Post by pheasantchick »

Great in prinicipal, but until all schools are equal, then they will always be greater demand for schools perceived as better.

P'raps people should be campaigning for a new, 'local' grammer school in the area, rather than trying to change Judd/Skinner's policies.

Just another random thought!
Just1-2go
Posts: 523
Joined: Wed Apr 01, 2009 4:43 pm
Location: Twells

Post by Just1-2go »

In the selection adjudication it noted the following :

"Introducing catchment areas would ‘create a barrier to
children from lower income families’, particularly in terms of a possible
need to buy houses in an area of ‘inevitably inflated house prices’,
which ‘could lead to the exclusion . . . of pupils whose families had a
limited income’"

with direct reference to the shrinking catchment of TWGGS, this could indeed be true bearing in mind how many parents move to get into the catchment area (or pretend to - but thats another debate) just to get access to the school.

DIRECTIVE 1: According to the forum discussion about school catchment areas, what did the selection adjudication say introducing catchment areas would create?
DIRECTIVE 2: Write the next part of the forum discussion about school catchment areas, picking up after its last sentence.

RECORD EXTRACTS:
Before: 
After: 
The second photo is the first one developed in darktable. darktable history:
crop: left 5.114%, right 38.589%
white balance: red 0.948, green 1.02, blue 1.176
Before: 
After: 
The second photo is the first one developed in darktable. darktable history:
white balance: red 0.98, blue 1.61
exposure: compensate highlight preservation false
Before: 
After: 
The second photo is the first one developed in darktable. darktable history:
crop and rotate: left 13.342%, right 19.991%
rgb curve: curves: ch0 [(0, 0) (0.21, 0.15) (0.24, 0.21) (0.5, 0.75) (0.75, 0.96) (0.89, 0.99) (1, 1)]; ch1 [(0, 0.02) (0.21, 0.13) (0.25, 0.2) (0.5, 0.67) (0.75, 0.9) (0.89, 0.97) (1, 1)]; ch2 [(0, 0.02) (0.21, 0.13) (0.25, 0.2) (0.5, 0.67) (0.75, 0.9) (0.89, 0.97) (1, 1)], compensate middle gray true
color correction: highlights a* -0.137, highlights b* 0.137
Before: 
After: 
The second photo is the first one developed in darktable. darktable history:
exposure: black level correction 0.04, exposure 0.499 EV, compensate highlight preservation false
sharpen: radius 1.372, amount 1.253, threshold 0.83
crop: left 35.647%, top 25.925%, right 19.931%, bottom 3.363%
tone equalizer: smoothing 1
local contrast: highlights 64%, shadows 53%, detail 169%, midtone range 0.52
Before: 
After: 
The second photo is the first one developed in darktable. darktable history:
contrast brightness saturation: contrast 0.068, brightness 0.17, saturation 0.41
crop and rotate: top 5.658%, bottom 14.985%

EXERCISE ANSWER 1: A barrier to children from lower income families.

EXERCISE ANSWER 2:
pheasantchick
Posts: 2439
Joined: Tue Jun 02, 2009 10:28 pm

Post by pheasantchick »

Then we've got a catch 22 situation. ie. no catchment areas means non-local children get in, but catchment areas could also exclude people, who are bright enough to go there (and live in the locality), but who's parents may not have the means to live in the immediate area of the school due to inflated house prices!

What a dilemma!
SSM
Posts: 646
Joined: Sun Feb 08, 2009 12:09 pm

Post by SSM »

As someone has already said above, I do not think having a catchment area would help children in Sevenoaks (which is the area I think most affected by children being offfered GS places miles away), as Skinners is on the edge of the Kent border, so children in out in East Sussex will still have more chance of being offered a place at Skinners.
Cory
Posts: 8
Joined: Thu Jul 09, 2009 7:48 pm

Post by Cory »

I also have the class list for Skinners for Y7 for Sept 2009, and can confirm what Just1-2go says, that only 16 boys are from what I would consider 'out of area'.

I first looked at the prospectus' (or should that be prospecti?) for Judd and Skinners in 2005, but was always under the impression (from 3 or 4 years previoulsy) that the only thing that you needed to get into this schools was a high school and that they did not offer places on distance.
tonup
Posts: 8
Joined: Thu Jul 16, 2009 8:30 am

Post by tonup »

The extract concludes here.